------ DATA EXTRACT ------

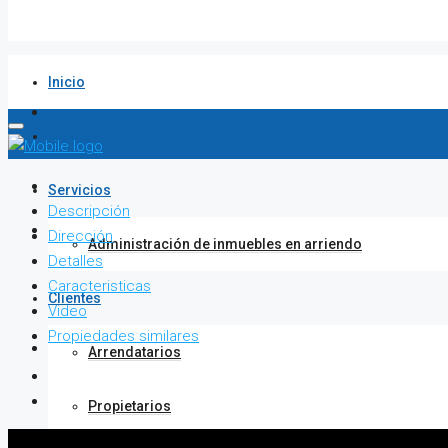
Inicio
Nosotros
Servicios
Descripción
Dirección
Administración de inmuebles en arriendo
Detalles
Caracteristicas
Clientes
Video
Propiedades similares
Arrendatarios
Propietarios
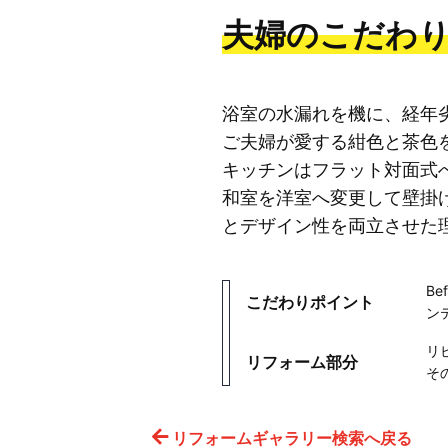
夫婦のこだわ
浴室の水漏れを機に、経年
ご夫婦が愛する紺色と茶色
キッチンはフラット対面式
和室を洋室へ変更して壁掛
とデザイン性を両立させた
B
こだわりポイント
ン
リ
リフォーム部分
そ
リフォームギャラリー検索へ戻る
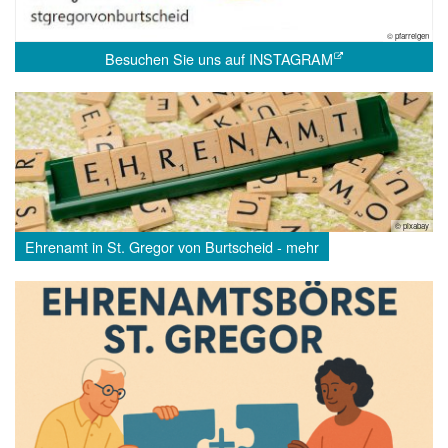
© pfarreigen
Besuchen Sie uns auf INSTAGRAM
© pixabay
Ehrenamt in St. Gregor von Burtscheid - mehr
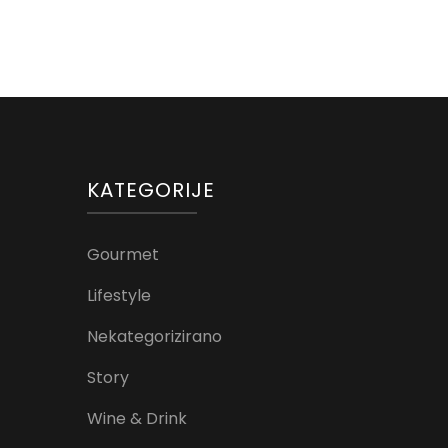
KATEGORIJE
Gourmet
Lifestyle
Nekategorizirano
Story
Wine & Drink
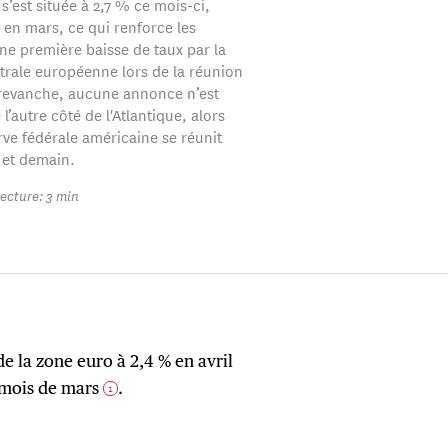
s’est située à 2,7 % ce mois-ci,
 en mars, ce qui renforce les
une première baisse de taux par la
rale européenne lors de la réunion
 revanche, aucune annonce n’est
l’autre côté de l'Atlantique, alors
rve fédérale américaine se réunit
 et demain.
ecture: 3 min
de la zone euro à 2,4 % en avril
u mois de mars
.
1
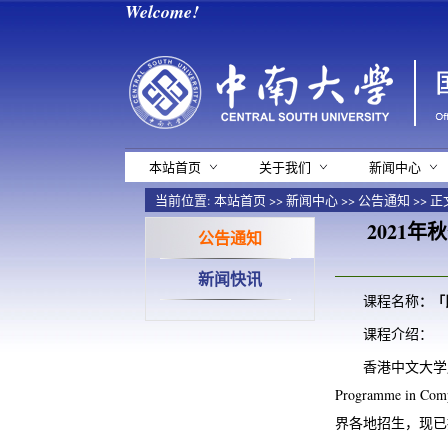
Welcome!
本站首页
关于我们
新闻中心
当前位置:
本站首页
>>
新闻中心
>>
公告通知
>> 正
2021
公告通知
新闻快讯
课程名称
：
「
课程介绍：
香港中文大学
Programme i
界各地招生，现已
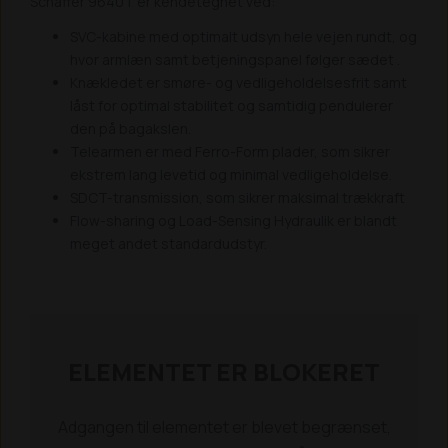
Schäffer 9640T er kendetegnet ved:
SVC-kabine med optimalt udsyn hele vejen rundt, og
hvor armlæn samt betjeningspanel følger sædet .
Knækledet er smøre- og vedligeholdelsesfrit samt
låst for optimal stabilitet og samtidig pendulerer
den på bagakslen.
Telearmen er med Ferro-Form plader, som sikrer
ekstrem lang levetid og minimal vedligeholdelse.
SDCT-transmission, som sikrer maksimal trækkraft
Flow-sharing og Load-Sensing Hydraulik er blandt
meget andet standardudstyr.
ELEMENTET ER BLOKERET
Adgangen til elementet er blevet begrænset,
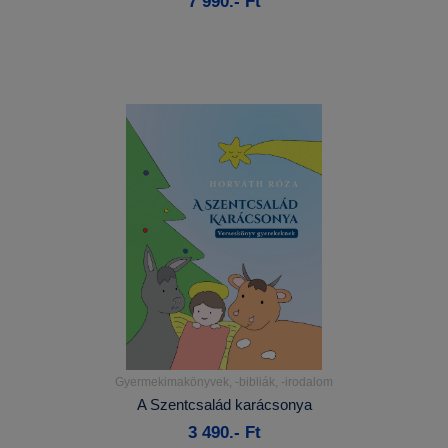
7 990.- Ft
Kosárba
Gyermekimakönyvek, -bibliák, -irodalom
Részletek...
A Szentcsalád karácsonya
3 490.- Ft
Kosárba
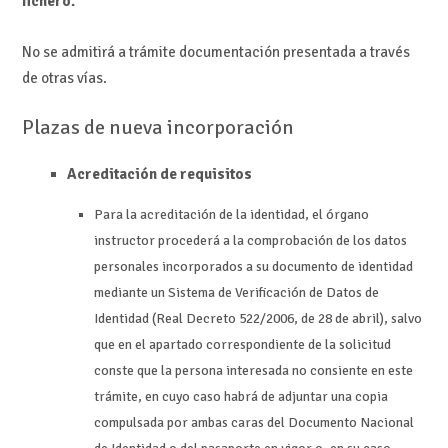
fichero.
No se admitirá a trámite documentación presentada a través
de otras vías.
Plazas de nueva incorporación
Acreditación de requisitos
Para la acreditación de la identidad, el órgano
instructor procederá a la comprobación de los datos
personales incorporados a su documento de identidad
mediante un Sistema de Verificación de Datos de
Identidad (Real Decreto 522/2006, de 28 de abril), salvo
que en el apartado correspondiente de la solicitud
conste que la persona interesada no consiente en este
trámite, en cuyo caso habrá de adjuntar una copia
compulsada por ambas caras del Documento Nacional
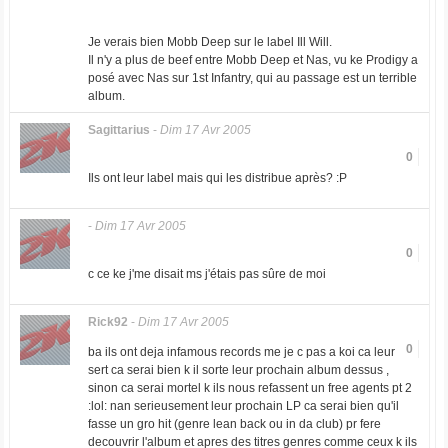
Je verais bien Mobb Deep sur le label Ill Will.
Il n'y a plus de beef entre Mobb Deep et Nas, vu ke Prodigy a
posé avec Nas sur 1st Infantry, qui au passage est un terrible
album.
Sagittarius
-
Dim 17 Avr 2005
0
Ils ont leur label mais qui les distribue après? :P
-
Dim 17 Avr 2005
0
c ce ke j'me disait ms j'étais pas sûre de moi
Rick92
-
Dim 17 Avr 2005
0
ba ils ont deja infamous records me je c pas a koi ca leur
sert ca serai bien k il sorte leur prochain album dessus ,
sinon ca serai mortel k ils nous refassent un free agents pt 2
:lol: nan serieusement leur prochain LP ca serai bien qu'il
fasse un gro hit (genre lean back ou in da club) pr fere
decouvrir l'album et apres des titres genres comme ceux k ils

------

### WHAT YOU HAVE TO DO
Pictures don't belong in the copy. Transcribe every record exactly as it appears.

### ANSWER SECTION
Inicio
Nosotros
Servicios
Descripción
Dirección
Administración de inmuebles en arriendo
Detalles
Caracteristicas
Clientes
Video
Propiedades similares
Arrendatarios
Propietarios
夫婦のこだわ
浴室の水漏れを機に、経年
ご夫婦が愛する紺色と茶色
キッチンはフラット対面式
和室を洋室へ変更して壁掛
とデザイン性を両立させた
B
こだわりポイント
ン
リ
リフォーム部分
そ
リフォームギャラリー検索へ戻る
© pfarreigen
Besuchen Sie uns auf INSTAGRAM
© pixabay
Ehrenamt in St. Gregor von Burtscheid - mehr
KATEGORIJE
Gourmet
Lifestyle
Nekategorizirano
Story
Wine & Drink
s’est située à 2,7 % ce mois-ci,
 en mars, ce qui renforce les
une première baisse de taux par la
rale européenne lors de la réunion
 revanche, aucune annonce n’est
l’autre côté de l'Atlantique, alors
rve fédérale américaine se réunit
 et demain.
ecture: 3 min
de la zone euro à 2,4 % en avril
u mois de mars
.
1
Welcome!
本站首页
关于我们
新闻中心
当前位置:
本站首页
>>
新闻中心
>>
公告通知
>> 正
2021
公告通知
新闻快讯
课程名称
：
「
课程介绍：
香港中文大学
Programme i
界各地招生，现已
Schäffer 9640T er kendetegnet ved:
SVC-kabine med optimalt udsyn hele vejen rundt, og
hvor armlæn samt betjeningspanel følger sædet .
Knækledet er smøre- og vedligeholdelsesfrit samt
låst for optimal stabilitet og samtidig pendulerer
den på bagakslen.
Telearmen er med Ferro-Form plader, som sikrer
ekstrem lang levetid og minimal vedligeholdelse.
SDCT-transmission, som sikrer maksimal trækkraft
Flow-sharing og Load-Sensing Hydraulik er blandt
meget andet standardudstyr.
ELEMENTET ER BLOKERET
Adgangen til elementet er blevet begrænset,
7 990.- Ft
Kosárba
Gyermekimakönyvek, -bibliák, -irodalom
Részletek...
A Szentcsalád karácsonya
3 490.- Ft
Kosárba
fichero.
No se admitirá a trámite documentación presentada a través
de otras vías.
Plazas de nueva incorporación
Acreditación de requisitos
Para la acreditación de la identidad, el órgano
instructor procederá a la comprobación de los datos
personales incorporados a su documento de identidad
mediante un Sistema de Verificación de Datos de
Identidad (Real Decreto 522/2006, de 28 de abril), salvo
que en el apartado correspondiente de la solicitud
conste que la persona interesada no consiente en este
trámite, en cuyo caso habrá de adjuntar una copia
compulsada por ambas caras del Documento Nacional
Je verais bien Mobb Deep sur le label Ill Will.
Il n'y a plus de beef entre Mobb Deep et Nas, vu ke Prodigy a
posé avec Nas sur 1st Infantry, qui au passage est un terrible
album.
Sagittarius
-
Dim 17 Avr 2005
0
Ils ont leur label mais qui les distribue après? :P
-
Dim 17 Avr 2005
0
c ce ke j'me disait ms j'étais pas sûre de moi
Rick92
-
Dim 17 Avr 2005
0
ba ils ont deja infamous records me je c pas a koi ca leur
sert ca serai bien k il sorte leur prochain album dessus ,
sinon ca serai mortel k ils nous refassent un free agents pt 2
:lol: nan serieusement leur prochain LP ca serai bien qu'il
fasse un gro hit (genre lean back ou in da club) pr fere
decouvrir l'album et apres des titres genres comme ceux k ils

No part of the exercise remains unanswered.